Here are the RSS battens, slotted in. These are central to making the board feel as stiff as many rigid boards. Good idea.
Here’s the D ring on the “hull” upfront. Very handy for tying the board, inflated, to the roof of your vehicle if you so choose.
Here’s the full board, topside:
And the underside:
Because Red Paddle Co. is focused solely on inflatables, they are ahead of the pack in figuring out, and addressing, many of the issues that were identified with first-gen boards like the Sevylor we mention above. The main issue, for me and other paddlers, is stiffness. With earlier boards like the Sevylor Willow, there was a “bowing” effect just forward of the handle and your feet position. This was because of the weight exerted on that point of the board and the fact that there was pressure/weight/energy added with every stroke. Current Red Paddle Co boards have addressed this with their batten system, known as Rocker Stiffening System (or RSS), and a 5.9 inch thickness which also contributes to the board’s rigidity. The result is a SUP that is virtually indistinguishable from a rigid board. Perhaps one can feel a little flex but it’s a vast improvement over first generation boards.
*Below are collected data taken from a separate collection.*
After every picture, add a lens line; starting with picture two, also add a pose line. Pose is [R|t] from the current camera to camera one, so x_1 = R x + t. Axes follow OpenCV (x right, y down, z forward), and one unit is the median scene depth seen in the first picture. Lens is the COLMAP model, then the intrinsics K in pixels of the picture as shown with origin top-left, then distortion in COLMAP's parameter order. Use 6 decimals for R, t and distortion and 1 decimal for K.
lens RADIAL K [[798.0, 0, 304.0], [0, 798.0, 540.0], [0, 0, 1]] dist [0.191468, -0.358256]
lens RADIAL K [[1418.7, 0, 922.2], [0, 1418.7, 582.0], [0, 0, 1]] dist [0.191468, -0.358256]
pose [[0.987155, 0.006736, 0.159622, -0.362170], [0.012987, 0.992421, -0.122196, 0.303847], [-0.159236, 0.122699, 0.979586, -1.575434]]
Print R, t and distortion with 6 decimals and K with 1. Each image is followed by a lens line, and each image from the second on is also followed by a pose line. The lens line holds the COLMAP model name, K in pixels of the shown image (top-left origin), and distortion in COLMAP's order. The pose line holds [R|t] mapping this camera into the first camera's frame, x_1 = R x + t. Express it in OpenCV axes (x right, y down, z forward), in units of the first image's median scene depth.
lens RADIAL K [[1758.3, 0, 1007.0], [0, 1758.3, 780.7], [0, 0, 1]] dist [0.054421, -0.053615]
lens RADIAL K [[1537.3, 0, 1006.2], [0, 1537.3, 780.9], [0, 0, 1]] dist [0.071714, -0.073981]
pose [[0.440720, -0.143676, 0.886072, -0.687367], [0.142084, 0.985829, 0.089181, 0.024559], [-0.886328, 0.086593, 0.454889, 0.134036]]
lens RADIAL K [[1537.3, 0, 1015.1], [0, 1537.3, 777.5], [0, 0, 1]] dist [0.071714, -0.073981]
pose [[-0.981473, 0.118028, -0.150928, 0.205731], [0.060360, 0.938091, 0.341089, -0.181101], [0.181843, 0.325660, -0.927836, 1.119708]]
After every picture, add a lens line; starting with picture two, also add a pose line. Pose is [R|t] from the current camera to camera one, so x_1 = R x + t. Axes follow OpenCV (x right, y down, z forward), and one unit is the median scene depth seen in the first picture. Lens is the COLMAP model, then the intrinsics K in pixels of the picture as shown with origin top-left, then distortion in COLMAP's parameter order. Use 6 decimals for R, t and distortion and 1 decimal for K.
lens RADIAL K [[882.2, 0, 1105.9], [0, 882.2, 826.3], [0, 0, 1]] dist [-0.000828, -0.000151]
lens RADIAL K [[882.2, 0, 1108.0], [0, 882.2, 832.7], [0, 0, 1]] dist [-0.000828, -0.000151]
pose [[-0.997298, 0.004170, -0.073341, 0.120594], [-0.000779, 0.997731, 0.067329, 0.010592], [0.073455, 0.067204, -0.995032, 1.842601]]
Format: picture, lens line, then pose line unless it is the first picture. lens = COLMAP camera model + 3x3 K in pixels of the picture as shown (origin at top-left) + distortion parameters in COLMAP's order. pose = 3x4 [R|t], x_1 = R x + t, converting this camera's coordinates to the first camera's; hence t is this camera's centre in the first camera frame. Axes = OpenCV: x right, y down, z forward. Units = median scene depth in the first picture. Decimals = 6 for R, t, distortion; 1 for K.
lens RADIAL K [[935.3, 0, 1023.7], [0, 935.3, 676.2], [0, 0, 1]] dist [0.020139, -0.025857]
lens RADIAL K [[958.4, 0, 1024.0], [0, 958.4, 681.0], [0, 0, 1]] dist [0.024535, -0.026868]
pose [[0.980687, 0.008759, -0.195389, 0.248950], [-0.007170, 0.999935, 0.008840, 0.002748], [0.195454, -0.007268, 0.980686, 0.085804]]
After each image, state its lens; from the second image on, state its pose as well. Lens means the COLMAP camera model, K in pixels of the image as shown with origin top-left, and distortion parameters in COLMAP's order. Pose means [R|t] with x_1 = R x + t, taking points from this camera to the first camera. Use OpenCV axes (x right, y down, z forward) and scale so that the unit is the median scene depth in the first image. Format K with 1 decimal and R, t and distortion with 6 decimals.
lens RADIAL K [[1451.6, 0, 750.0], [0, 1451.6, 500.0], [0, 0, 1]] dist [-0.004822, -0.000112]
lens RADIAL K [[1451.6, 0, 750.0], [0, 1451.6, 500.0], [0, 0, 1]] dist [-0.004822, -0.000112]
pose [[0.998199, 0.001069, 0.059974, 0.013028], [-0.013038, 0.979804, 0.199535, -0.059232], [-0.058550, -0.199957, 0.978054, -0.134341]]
The 12’6” Sport is a good choice for people keen to try out something that’s a little “sportier” than other SUPs in Red Paddle Cos touring line. The closest board in size and shape is the 12’6” Explorer. At two inches wider, the Explorer is likely a little more stable but less easy to foot-steer with weighting.
Though the board itself is what really matters, the Red Paddle Co Titan pump deserves mention. All the manufacturers say how easy it is to pump up an inflatable board. I have to say that I disagree with that statement until I used the Titan pump. Its dual chamber (one big, one little) program is a simple yet smart way to expedite pumping and save your energy for paddling. The bag (with! rollers!) is also a pretty cool value add. Big and burly, it works on your back for a hike up to an alpine lake or in an airport—thanks to the roller assist.